─── Data section ───

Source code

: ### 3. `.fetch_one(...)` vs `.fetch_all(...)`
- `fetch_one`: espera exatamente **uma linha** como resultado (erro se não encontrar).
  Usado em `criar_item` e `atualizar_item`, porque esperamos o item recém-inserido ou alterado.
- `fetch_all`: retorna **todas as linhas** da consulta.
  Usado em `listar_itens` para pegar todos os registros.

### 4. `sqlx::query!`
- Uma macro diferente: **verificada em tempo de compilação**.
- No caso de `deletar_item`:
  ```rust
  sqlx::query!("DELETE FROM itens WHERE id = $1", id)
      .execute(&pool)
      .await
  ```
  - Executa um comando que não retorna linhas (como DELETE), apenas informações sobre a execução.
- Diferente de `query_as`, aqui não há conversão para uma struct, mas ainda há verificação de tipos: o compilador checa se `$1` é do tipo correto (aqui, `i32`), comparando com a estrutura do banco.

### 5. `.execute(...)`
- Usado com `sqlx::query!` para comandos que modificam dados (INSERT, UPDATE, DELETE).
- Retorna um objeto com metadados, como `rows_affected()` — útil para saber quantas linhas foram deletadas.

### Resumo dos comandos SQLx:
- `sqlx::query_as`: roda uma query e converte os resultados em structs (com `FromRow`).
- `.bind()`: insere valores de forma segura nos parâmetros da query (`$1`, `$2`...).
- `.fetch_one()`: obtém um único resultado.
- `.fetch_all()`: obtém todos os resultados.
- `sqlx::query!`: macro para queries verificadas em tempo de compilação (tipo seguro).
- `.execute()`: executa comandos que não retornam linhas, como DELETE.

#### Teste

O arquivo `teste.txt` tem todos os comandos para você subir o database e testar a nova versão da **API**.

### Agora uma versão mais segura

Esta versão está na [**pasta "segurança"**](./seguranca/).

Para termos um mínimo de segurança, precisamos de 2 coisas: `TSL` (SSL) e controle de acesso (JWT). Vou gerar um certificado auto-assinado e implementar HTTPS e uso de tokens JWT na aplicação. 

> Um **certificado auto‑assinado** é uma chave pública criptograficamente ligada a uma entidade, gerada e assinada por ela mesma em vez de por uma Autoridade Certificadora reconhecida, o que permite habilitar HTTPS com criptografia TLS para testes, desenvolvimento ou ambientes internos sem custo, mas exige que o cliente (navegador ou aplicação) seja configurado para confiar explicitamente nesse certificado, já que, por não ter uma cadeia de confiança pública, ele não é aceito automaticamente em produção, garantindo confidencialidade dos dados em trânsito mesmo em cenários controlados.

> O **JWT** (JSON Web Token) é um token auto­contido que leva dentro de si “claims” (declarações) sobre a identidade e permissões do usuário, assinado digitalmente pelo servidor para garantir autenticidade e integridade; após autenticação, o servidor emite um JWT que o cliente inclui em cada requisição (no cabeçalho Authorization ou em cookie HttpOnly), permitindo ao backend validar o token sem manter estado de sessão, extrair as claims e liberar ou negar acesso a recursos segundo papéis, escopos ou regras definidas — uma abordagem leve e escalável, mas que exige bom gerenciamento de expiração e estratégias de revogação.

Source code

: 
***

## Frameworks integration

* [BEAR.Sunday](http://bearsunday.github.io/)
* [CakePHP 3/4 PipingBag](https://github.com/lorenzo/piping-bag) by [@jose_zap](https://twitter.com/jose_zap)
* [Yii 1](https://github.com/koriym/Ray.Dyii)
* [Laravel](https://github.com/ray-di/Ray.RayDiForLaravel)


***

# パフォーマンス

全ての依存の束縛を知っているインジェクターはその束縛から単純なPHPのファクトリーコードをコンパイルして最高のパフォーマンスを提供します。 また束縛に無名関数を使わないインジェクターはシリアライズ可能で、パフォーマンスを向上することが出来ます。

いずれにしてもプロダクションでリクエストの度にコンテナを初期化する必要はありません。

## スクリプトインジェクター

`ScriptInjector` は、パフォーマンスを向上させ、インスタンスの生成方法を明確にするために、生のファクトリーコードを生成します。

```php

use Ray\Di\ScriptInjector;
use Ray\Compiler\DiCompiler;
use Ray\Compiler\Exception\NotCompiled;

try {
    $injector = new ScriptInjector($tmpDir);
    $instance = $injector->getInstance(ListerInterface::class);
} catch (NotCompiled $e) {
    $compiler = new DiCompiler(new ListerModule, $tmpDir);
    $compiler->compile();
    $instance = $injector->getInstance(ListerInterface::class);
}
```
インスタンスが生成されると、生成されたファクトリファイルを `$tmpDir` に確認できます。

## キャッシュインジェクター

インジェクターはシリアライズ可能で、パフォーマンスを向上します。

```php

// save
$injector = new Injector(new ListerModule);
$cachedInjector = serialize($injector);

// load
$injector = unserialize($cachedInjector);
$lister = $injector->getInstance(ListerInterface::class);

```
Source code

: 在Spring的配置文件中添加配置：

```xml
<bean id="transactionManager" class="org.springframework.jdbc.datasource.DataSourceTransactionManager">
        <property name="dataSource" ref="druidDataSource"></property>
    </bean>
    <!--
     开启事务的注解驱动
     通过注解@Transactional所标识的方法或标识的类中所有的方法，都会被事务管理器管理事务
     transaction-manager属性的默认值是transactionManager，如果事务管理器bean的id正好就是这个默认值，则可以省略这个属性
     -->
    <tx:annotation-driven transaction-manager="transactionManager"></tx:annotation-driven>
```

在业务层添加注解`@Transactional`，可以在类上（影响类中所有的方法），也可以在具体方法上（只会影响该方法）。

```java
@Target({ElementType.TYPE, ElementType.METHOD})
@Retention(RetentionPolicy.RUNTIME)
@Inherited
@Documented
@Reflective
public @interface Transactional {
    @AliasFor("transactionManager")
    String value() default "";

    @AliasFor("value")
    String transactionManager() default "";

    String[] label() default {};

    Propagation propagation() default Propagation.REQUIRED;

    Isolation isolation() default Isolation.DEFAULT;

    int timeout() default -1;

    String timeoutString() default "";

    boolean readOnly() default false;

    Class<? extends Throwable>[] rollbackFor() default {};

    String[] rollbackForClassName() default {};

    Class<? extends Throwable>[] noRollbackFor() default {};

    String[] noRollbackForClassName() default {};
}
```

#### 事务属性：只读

───

▶ **Task to carry out**
Copy each line from the data that features the string "extends".

▶ **Exercise solution**
    Class<? extends Throwable>[] rollbackFor() default {};
    Class<? extends Throwable>[] noRollbackFor() default {};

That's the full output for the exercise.